At Augusta National, the players who agonizingly miss winning the green jacket often hold places in golf lore as big as the champions'
"Losing feels a lot worse than winning feels good.”
– Curtis Strange, 1995 Ryder Cup
Within seconds after Phil Mickelson holed that 18-foot birdie putt to win the 2004 Masters, the usual herd of golf scribes began scrambling from their work stations in the Augusta National media center to the 18th green, an uphill walk of maybe three or four minutes. It made no sense to cover the journey in a mad dash. The club does not allow running on the grounds, at least during tournament week, and inside-the-ropes access is strictly forbidden, be it Thursday morning or Sunday evening.
Once the throng had cleared, I left the building and started up the hill. Just as I passed the rear entrance to the clubhouse, about 80 yards or so from all the humanity and hysteria surrounding the 18th, a large man with a familiar face emerged, walking directly toward me en route to the locker room.
“Don’t you [bleeping] say anything to me!” Ernie Els roared as our paths were about to cross. The outburst startled me. Not in a thousand years would any clinically sane journalist intrude on a guy who had just seen the biggest moment of his life swiped from him – in heroic fashion, no less – by a primary rival who had never finished the job at a major championship before.
It shook me up, but I had my own job to do. While chatting with Mickelson’s caddie, Jim Mackay, on the front porch of the clubhouse perhaps a half-hour later, I felt a hand clutch my shoulder from behind. “Man, I am really sorry,” Els said with a sheepish grin. “That was wrong of me. I feel bad. I don’t know what the hell got into me.”
Although entirely unnecessary, it was an apology above and beyond any I’ve ever received from a professional athlete, which isn’t to suggest there have been many. If winning a Masters is golf’s ultimate accomplishment, losing one brings on a pain unlike any other. At no other tournament are heartbroken runners-up (and 54-hole leaders gone awry) remembered more vividly, their careers defined at least in part by the squandered opportunity or admirable performance that wasn’t quite good enough.
You show up looking for a green jacket and leave in need of a straitjacket. Els shot a 67 in the final round, made a pair of eagles and went bogey-free from the fifth hole on. A year earlier, Len Mattiace piled up six birdies and an eagle, made his first bogey on the 18th to post a 65, then took an X on the first playoff hole in falling to Mike Weir. As Greg Norman showed us time and again, there are lots of ways to lose a Masters:
Succumb to a legend (1986).
Get struck by lightning (1987).
Crash and burn (1996).
Fight to the finish (1999).
There’s no solace in blowing a Masters the year after winning one, as Jordan Spieth did in 2016, although it does put a defending champ in good company.

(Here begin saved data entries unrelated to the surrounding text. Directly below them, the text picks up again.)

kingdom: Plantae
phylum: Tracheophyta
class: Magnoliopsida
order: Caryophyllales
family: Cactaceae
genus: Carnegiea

Arnold Palmer claimed his second title in 1960, then butchered the 72nd hole the following April, gifting Gary Player the victory with his closing double bogey. Palmer probably fumbled more majors in the red zone than any golfer in history, but he is unquestionably the game’s most beloved figure. Go figure.
Three months after losing to Mickelson, Els was beaten by none other than Todd Hamilton in extra holes at the British Open. The Big Easy was a little angry after that defeat, too, and stalked away from an informal media gathering with the demeanor of a man who had just about reached his limit of close encounters. As opposed to Norman, who seemed to grow more accustomed to falling on the sword as his career reached an inexorable conclusion.
After his epic collapse in ’96, which was finalized with a tee shot into the pond left of the 16th green, Norman arrived at the media center and was asked if he’d like any water. “No, thanks,” he replied. “I’ve had plenty of that today.” Such acts of chivalry are rare in a world of triumph and tragedy; the Shark earned himself a boisterous roomful of laughter for the quip. At the opposite end of the emotional spectrum, Brandt Snedeker wept in his post-round interview after making a mess of his opportunity to win the 2008 Masters. A Sunday 77 will do that to a tour pro.
As we spend the next four days providing our undivided attention to the occurrences at golf’s most notable graveyard, the difference between April and November will become far less significant. The leaves are changing color, the azaleas long gone, but what remains is a fascinating contest of man vs. land that morphs into a battle within for those who have positioned themselves in the weekend hunt.
Ain’t no season going to change that.
Given the two-tee start and heavy traffic that will characterize this year’s final round – a threesome on almost every hole for a considerable portion of the day – it seems more likely that someone could post a low number early, wait out the leaders, then win the 84th Masters while eating a pimento cheese sandwich in front of a TV. The beautiful thing about sports is that there is no script. Once play begins, all the pre-tournament talk becomes irrelevant, the prognosticators merely guessers.
By week’s end, somebody will win and everybody else won’t, and if we’re lucky, so to speak, at least one contender will go down in flames and qualify for immortality in the legion of would-haves, could-haves and should-haves. The Masters loves its losers more than does any competitive institution. The good news? Those guys only have to wait five months for another chance.